TEXT BLOCK:
She was known for her cantankerous disposition: the family told a story, probably apocryphal, about a time she was having home repairs done in the 1950's and so annoyed the house painter with her complaints about shades of paint that he jumped out of the second-floor window, did not charge her a penny, and never returned. At the same time, she was an expert on petroleum-derived lubricants, receiving in 1946 the Stalin Award for developing a machine oil for the Katyusha rockets. Sometime in 1939 she was fired from the Stalin automotive factory, but not arrested, for tearing up an order from the narkom [People's Commissar, i.e., minister] that she did not like. When she attended a meeting of her collegium at the ministry, she was capable of declaring to one and all that the deputy minister had an appalling sense of taste to be wearing socks of that color! When she died, her funeral was delayed until a high official, her student forty years prior, could make it, as he insisted on attending.

She had a daughter from her first marriage, Lenochka, who signed up for the militia during WWII and died in the war. Evgenia was friends with T. L. Mansurova, Lilya Brik, and the poet Mayakovsky, but always considered Osip Brik a government stooge. Boris Ratner and Evgenia moved in together only after Lena 's death, even though their relationship went a long way back. After both of them had passed on, people from the neighborhood told Nadezhda about their vivid memory of that handsome couple, especially Boris who every day would come to meet Evgenia at the metro station with a bouquet of flowers. (Although she drove him crazy, too, [he remained faithful to the end]. Not long before his death he said to Nadezhda: “I won't leave home in my old age, like some kind of Lev Tolstoy !”)

 

5. Roza (“Rosha”), daughter of Haim Ratner, 1886, Moscow -1971, Moscow, see photo

A 1915 graduate of the school of medicine of the Higher School for Women (later renamed 2 nd Moscow Medical Institute). She worked for a long time for the Moscow Institute for the Study and Cure of Tuberculosis at Sokolniki. Her words which she said to someone who was not at all a safe recipient of such revelations have entered family lore: “Our family has always been in opposition to any government!” For that reason alone, after the birth of her son she refused to give her baby stroller (which she no longer needed) to Rykov, one of the leaders of the new regime, for his newborn daughter.

REQUIRED ACTION 1: List the people the family history says Evgenia was friends with.
REQUIRED ACTION 2: Set down the family history word for word, starting with "A 1915 graduate" and going on through "his newborn daughter.".
REQUIRED ACTION 3: Write the next part of the family history, picking up after its last sentence.
You won't need the dataset entries for any of this.

[Dataset entries]
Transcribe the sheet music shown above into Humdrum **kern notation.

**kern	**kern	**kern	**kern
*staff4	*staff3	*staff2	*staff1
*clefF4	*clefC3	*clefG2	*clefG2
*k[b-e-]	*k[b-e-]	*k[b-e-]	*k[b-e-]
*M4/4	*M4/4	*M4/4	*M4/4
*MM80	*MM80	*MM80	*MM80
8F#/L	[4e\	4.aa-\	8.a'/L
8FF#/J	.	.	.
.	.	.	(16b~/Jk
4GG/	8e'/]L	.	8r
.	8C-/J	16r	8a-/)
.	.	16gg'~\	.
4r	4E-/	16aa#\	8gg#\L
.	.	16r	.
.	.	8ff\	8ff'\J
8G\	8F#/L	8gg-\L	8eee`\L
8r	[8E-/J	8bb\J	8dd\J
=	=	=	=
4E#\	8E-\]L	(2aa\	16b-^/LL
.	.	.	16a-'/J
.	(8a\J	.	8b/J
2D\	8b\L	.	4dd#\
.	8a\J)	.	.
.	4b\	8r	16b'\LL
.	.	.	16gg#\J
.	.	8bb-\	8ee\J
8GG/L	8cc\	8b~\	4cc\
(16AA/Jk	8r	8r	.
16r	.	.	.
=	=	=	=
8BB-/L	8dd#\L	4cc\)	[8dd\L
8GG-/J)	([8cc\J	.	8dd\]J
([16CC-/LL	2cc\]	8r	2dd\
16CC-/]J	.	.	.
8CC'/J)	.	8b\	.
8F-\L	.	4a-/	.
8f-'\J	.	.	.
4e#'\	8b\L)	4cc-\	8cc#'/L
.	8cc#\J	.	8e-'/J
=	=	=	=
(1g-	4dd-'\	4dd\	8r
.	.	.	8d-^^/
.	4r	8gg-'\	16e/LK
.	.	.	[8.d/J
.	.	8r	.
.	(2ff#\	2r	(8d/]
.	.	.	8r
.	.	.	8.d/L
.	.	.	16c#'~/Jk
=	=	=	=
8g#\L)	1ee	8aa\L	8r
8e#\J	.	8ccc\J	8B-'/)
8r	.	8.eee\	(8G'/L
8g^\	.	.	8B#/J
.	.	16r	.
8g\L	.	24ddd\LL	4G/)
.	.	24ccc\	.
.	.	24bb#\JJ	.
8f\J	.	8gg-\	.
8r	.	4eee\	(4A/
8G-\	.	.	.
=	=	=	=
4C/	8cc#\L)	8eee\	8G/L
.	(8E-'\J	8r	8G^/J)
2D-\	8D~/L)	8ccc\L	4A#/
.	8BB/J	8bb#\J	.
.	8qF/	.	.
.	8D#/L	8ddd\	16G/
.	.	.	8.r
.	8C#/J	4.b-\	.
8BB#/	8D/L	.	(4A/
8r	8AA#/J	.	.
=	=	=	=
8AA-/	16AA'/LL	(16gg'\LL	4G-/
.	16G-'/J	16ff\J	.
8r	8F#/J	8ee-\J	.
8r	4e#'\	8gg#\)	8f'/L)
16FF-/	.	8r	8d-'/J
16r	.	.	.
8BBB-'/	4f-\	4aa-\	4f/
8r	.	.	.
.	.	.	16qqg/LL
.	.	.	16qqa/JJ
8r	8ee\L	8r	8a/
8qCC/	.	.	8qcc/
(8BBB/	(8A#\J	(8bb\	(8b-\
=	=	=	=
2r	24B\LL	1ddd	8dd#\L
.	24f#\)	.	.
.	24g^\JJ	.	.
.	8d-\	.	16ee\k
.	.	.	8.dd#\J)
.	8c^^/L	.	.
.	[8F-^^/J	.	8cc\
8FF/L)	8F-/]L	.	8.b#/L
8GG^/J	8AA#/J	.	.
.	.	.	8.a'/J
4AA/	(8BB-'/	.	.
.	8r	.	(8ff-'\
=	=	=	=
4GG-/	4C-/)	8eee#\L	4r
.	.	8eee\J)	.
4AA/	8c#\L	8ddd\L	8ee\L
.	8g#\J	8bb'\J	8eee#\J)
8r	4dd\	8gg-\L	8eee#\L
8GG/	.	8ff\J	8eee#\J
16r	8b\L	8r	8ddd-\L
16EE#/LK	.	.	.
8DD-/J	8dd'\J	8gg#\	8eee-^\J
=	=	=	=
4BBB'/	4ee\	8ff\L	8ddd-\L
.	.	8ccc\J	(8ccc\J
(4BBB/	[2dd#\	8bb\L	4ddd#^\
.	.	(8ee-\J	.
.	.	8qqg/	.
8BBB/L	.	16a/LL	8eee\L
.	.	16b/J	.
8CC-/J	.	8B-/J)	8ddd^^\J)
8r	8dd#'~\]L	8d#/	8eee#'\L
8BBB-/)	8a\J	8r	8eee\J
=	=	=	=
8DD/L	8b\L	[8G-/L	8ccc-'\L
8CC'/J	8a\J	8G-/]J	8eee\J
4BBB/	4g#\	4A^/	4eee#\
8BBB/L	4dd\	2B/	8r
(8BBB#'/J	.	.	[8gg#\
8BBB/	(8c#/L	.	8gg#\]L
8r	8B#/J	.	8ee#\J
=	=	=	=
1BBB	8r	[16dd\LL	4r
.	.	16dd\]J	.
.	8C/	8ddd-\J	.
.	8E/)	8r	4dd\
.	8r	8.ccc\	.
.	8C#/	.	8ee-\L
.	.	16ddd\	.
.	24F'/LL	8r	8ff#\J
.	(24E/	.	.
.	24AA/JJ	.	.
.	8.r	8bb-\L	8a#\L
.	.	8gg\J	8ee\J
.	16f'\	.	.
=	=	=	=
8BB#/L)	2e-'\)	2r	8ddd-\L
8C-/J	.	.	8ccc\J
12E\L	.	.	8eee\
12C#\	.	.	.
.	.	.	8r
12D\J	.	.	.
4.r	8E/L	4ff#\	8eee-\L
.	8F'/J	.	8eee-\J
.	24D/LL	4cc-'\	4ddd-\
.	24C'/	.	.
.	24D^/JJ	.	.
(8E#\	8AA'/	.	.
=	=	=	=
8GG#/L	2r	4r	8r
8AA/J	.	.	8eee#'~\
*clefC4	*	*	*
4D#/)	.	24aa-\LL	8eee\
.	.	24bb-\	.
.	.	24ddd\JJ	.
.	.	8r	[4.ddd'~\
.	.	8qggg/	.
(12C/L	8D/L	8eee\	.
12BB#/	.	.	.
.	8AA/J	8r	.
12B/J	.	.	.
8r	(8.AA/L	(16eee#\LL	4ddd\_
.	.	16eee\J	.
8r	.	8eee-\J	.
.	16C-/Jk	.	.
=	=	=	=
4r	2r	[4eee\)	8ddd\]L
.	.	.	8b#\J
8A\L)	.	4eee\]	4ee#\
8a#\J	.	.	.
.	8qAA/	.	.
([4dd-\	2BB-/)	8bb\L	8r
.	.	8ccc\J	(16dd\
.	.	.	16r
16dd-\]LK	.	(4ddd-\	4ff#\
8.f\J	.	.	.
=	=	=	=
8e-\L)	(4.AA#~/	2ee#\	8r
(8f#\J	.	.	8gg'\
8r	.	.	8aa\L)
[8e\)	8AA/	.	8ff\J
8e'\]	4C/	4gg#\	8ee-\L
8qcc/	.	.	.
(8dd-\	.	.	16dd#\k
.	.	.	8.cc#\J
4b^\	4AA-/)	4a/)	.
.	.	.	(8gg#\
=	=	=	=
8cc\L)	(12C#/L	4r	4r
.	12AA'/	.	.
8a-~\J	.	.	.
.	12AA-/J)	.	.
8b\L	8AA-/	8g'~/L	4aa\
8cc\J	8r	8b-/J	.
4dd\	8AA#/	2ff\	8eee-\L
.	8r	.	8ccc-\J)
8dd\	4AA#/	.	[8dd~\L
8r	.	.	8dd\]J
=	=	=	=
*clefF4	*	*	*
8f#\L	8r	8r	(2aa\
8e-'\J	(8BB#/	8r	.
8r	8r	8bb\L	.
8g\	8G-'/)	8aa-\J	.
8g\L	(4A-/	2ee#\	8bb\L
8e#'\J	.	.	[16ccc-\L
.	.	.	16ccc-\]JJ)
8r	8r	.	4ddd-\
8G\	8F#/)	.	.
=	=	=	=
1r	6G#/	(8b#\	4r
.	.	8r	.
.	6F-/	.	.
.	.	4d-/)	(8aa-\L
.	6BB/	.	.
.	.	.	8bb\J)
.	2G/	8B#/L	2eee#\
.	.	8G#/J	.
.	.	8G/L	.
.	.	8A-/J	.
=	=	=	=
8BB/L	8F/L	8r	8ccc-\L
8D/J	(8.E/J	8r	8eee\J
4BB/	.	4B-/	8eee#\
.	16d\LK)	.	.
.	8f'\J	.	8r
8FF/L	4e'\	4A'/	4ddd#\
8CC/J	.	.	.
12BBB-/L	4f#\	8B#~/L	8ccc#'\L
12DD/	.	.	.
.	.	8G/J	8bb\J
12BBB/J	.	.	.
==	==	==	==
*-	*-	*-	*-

ANSWER 1: T. L. Mansurova, Lilya Brik, and the poet Mayakovsky

ANSWER 2:
A 1915 graduate of the school of medicine of the Higher School for Women (later renamed 2 nd Moscow Medical Institute). She worked for a long time for the Moscow Institute for the Study and Cure of Tuberculosis at Sokolniki. Her words which she said to someone who was not at all a safe recipient of such revelations have entered family lore: “Our family has always been in opposition to any government!” For that reason alone, after the birth of her son she refused to give her baby stroller (which she no longer needed) to Rykov, one of the leaders of the new regime, for his newborn daughter.

ANSWER 3:
Husband: Ginzberg, Akim , 1876, Î dessa (?) - 1920, Moscow, see photo.
He was a prominent Moscow lawyer. Before the revolution, they owned an apartment in the “house of the greats” of later fame on Sheremetevsky street (renamed Granovsky street under the Soviets) in Moscow . He won an important case in 1908-1909 defending the will of the Moscow industrialist N. P. Schmit, who had willed his entire estate (worth millions of rubles) to the Bolsheviks, from Schmit's heirs who claimed that Schmit was mentally incompetent. Not only did Ginzberg win the case but he also personally brought the gold to Lenin. Later, after the Bolshevik coup, this fact was to play a role in the fate of several members of the family.

Children: Boris, Marianna

Boris (“Boba”), 1916, Moscow - 1942, Kaluzhskaya oblast [region] see photo
As a child, he was physically frail: difficulty breathing after breaking his nose in a fall and weak lungs. Nevertheless, he grew up to be a very talented and well-educated man and wrote poetry. Nadezhda Ratner kept his photograph, signed by himself with these words: “How can a man with a face like this ever meet the Fair Stranger?” (a reference to [the mysterious lady of ideal beauty from a poem by Aleksandr] Blok. Upon graduation from the history department of the MGU, where he was a close friend of Ilya Miller, husband of Nadezhda Ratner, he went to work for the Institute of Marx-Engels-Lenin (in common speech, IMEL) but soon thereafter was drafted into the army.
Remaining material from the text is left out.